How Do Consumers Make Online Shopping Choices? The Mouse May Hold The Answer.
Consumers are not always predictable when it comes to choosing products online—a concept that lies at the core of Cornell’s latest research in consumer psychology.
In the paper, “How Consumers Resolve Conflict over Branded Products: Evidence from Mouse Cursor Trajectories,” published in the Journal of Marketing Research, Cornell SC Johnson College of Business faculty members used a novel mouse cursor-tracking method to reveal an intriguing interplay of cognitive processes that influence consumer decisions about brands and products.
Geoffrey Fisher, an associate professor at the Charles H. Dyson Applied School of Economics and Management, and Kaitlin Woolley, an associate professor at the Samuel Curtis Johnson Graduate School of Management, conducted several cursor-tracking studies for the article. In one, 46 students completed tasks involving 25 food brands (e.g., Chipotle, Shake Shack, Starbucks) and 39 clothing brands (e.g., J.Crew, Nike, Patagonia). In each task, participants made 200 choices between two items of different brands.
“By capturing the trajectory of a cursor’s locations, we estimate brand consideration time—the initial time at which consumers start to consider a brand’s desirability—and product consideration time—the initial time at which consumers start to consider a product’s desirability,” said Fisher, whose research focuses on marketing and neuroeconomics. “We find that such attribute consideration times differ and that these relative differences in consideration time influence consumers’ choice of branded products.”
Results indicated that while consumers typically process brand attributes relatively later than product attributes, the timing of this processing affects choice. When consumers trade off brand and product desirability, the earlier that they consider brand attributes, the more likely they are to choose the option from the preferred brand.
“This research unearths the complex interplay of consumer decision-making, where the sequence and timing of brand and product are attributed amidst multiple choices,” said Woolley, who researches the psychological processes underlying consumer motivation. “By shedding light on these nuanced processes, the study paves the way for a deeper understanding of how consumers navigate the complex landscape of brand preferences.”
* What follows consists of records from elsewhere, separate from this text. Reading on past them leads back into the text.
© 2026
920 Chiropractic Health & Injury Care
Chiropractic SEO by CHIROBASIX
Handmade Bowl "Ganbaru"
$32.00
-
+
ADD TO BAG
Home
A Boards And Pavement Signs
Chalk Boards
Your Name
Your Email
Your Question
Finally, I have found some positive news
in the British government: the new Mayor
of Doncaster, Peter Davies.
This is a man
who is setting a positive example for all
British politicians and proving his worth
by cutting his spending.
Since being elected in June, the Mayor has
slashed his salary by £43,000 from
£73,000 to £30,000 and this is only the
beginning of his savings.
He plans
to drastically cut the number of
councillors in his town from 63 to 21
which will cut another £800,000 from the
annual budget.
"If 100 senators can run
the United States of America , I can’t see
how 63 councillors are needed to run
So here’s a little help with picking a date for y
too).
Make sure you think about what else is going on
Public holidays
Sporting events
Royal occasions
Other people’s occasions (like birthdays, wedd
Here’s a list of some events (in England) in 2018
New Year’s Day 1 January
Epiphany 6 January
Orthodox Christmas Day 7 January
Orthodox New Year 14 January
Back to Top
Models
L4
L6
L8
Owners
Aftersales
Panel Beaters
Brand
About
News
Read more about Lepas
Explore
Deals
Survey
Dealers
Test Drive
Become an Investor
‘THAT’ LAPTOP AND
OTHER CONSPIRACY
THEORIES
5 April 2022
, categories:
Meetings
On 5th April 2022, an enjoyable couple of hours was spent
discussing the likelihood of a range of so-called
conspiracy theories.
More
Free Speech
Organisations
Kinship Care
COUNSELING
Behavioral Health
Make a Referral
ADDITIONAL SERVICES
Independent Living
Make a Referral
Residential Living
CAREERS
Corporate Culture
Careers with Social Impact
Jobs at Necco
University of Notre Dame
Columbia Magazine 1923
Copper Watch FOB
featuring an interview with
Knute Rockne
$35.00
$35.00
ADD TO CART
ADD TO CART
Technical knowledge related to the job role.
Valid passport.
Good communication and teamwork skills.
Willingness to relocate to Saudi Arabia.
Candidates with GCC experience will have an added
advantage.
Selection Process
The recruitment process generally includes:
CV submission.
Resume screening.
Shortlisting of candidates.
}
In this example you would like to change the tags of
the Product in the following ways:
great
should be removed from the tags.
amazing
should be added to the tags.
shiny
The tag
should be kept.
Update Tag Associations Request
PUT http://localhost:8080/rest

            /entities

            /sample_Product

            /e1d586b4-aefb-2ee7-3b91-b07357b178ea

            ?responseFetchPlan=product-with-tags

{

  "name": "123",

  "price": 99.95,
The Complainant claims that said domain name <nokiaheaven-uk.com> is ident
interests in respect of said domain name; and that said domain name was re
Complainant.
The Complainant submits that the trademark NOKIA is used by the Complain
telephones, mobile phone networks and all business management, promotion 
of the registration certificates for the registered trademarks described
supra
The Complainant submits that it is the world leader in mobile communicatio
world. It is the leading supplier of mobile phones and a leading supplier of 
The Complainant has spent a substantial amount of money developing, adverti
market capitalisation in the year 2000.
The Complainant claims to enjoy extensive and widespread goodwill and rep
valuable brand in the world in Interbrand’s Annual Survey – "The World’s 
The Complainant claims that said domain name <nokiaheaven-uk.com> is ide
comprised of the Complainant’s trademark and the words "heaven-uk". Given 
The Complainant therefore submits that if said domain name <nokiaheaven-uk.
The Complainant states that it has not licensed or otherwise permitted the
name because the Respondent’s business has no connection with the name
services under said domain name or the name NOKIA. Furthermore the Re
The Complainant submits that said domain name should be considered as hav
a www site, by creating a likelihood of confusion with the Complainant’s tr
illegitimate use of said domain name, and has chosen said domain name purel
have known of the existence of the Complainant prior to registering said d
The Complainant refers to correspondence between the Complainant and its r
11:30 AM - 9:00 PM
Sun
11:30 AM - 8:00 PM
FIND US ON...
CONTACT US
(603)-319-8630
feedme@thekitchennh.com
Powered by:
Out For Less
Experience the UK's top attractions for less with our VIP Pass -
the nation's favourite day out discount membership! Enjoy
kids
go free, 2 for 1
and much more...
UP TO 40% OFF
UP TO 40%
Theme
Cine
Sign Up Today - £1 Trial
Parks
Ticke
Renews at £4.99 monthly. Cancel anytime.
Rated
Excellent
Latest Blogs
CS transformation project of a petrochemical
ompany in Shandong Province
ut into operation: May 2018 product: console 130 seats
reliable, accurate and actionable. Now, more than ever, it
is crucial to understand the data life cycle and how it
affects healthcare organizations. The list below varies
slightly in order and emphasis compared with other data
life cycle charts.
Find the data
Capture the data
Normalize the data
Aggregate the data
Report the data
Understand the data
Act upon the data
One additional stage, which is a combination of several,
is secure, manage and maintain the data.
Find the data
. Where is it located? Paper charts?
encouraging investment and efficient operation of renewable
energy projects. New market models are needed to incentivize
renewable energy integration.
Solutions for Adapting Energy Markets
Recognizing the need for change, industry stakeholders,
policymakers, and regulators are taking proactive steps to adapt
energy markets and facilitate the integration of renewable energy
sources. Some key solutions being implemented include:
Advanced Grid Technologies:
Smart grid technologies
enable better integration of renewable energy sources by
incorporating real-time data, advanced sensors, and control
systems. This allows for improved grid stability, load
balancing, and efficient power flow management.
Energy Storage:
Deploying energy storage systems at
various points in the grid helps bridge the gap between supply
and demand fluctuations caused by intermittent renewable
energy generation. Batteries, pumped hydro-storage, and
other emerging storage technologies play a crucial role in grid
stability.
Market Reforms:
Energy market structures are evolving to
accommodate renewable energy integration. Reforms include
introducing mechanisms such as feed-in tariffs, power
In one of the studies, results extended to decisions involving three attributes, such as brand, product, and price. They found that consumers process product desirability earlier than price desirability, whereas they process price and brand desirability at a similar time.
Another study revealed that advertisements can influence brand consideration: When ads succeed at making brand information top of mind over product information, consumers tend to resolve the conflict between choice options by selecting options from a preferred brand, even if it means choosing a less preferred product.
“Our findings suggest that any intervention that increases the relative time at which brands are processed should encourage consumers to make more brand-based choices by increasing the display of brand attributes on product packaging and in advertising,” Fisher said. “Collecting cursor-tracking data is accessible, cheap, and scalable. Companies can integrate the tools we introduce here to improve their ability to segment customers by identifying those who are likely to initially attend to brand-relevant features.”